For Orland, though, it was a day entirely spent thinking about losing his best friends. He said Ginsberg served in the Army for 23 years before retiring a month ago — only to reenlist when the war broke out this past weekend.

“When you lose a friend, you keep asking yourself why,” Orland said. “I guess the answer I gave myself was what he chose to do. He chose to be a soldier. He chose to defend Israel. He chose it all these years, and even though he ended up serving in the army, the war He packed his bag as he started.

“[Thursday] The funeral took place a few hours ago. His wife spoke about him and said that as soon as they declared war, he packed his things and went to help the soldiers.

“I’m very sad. But I’m proud of him. He’s a hero to me.”

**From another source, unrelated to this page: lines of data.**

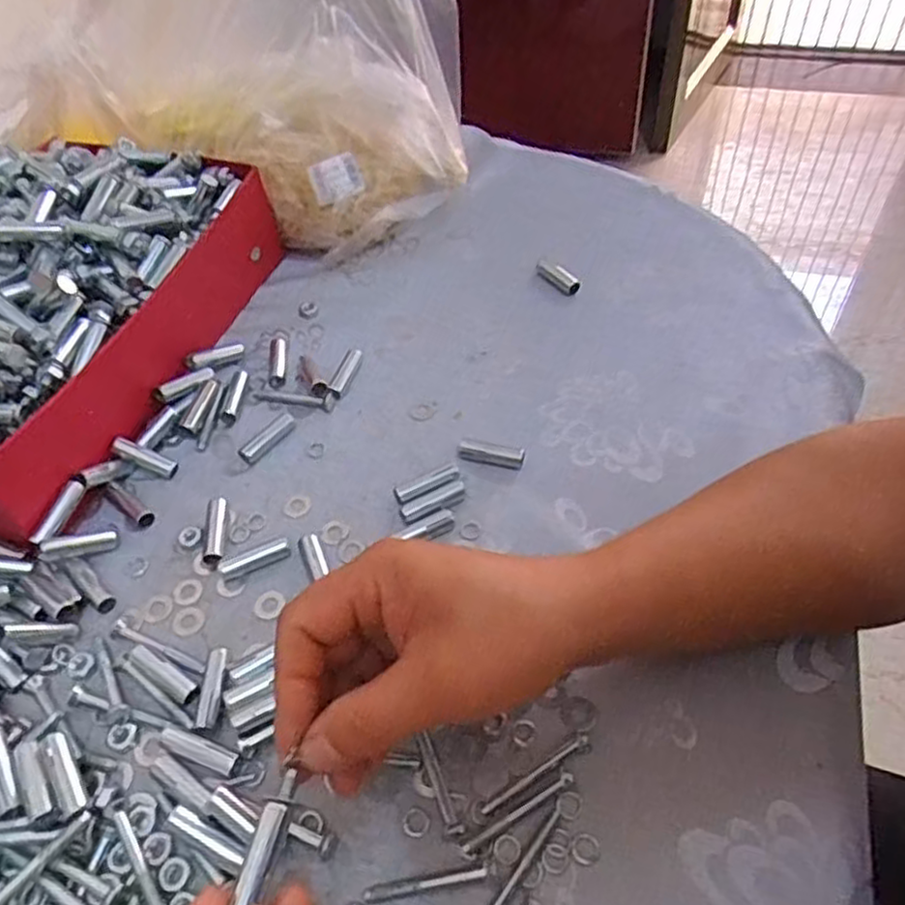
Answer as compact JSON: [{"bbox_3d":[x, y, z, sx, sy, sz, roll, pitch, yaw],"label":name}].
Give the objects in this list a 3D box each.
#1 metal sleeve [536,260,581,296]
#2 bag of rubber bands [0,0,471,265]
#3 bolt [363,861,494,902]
[{"bbox_3d":[0.080,-0.134,0.553,0.015,0.009,0.044,-31,55,-20],"label":"metal sleeve"},{"bbox_3d":[-0.184,-0.301,0.554,0.376,0.242,0.157,10,52,12],"label":"bag of rubber bands"},{"bbox_3d":[-0.010,0.177,0.299,0.054,0.004,0.006,-9,51,-4],"label":"bolt"}]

Before the game, Orland said he expected to cry when Israel’s national anthem was played. Later, he admitted that he did and explained that the reason it was so emotional was because as the coach of Israel’s under-16 national team, he asked Ginsberg to talk to his players about what true grit looks like.

“[I wanted] To give them an idea of ​​what their toughness is,” Orland said. “Because young players think it’s tough for them when they lose, or a coach yells at them, or they get hurt. And he came and said, ‘Friends, nothing compares to this [pressure being in the] Army, compared [difficulty being in the] Army every time [during] The national anthem during the European Championships, I used to think about his words, and now it has another meaning.

“So for me, it was an emotional moment. Yeah, I cried a little bit. But that’s okay with me. I’ll be okay. It’s okay to cry. And a broken heart, that’s okay too.”

“But you’re going with your head up and if you move forward, you’re one step ahead [toward] I hope.”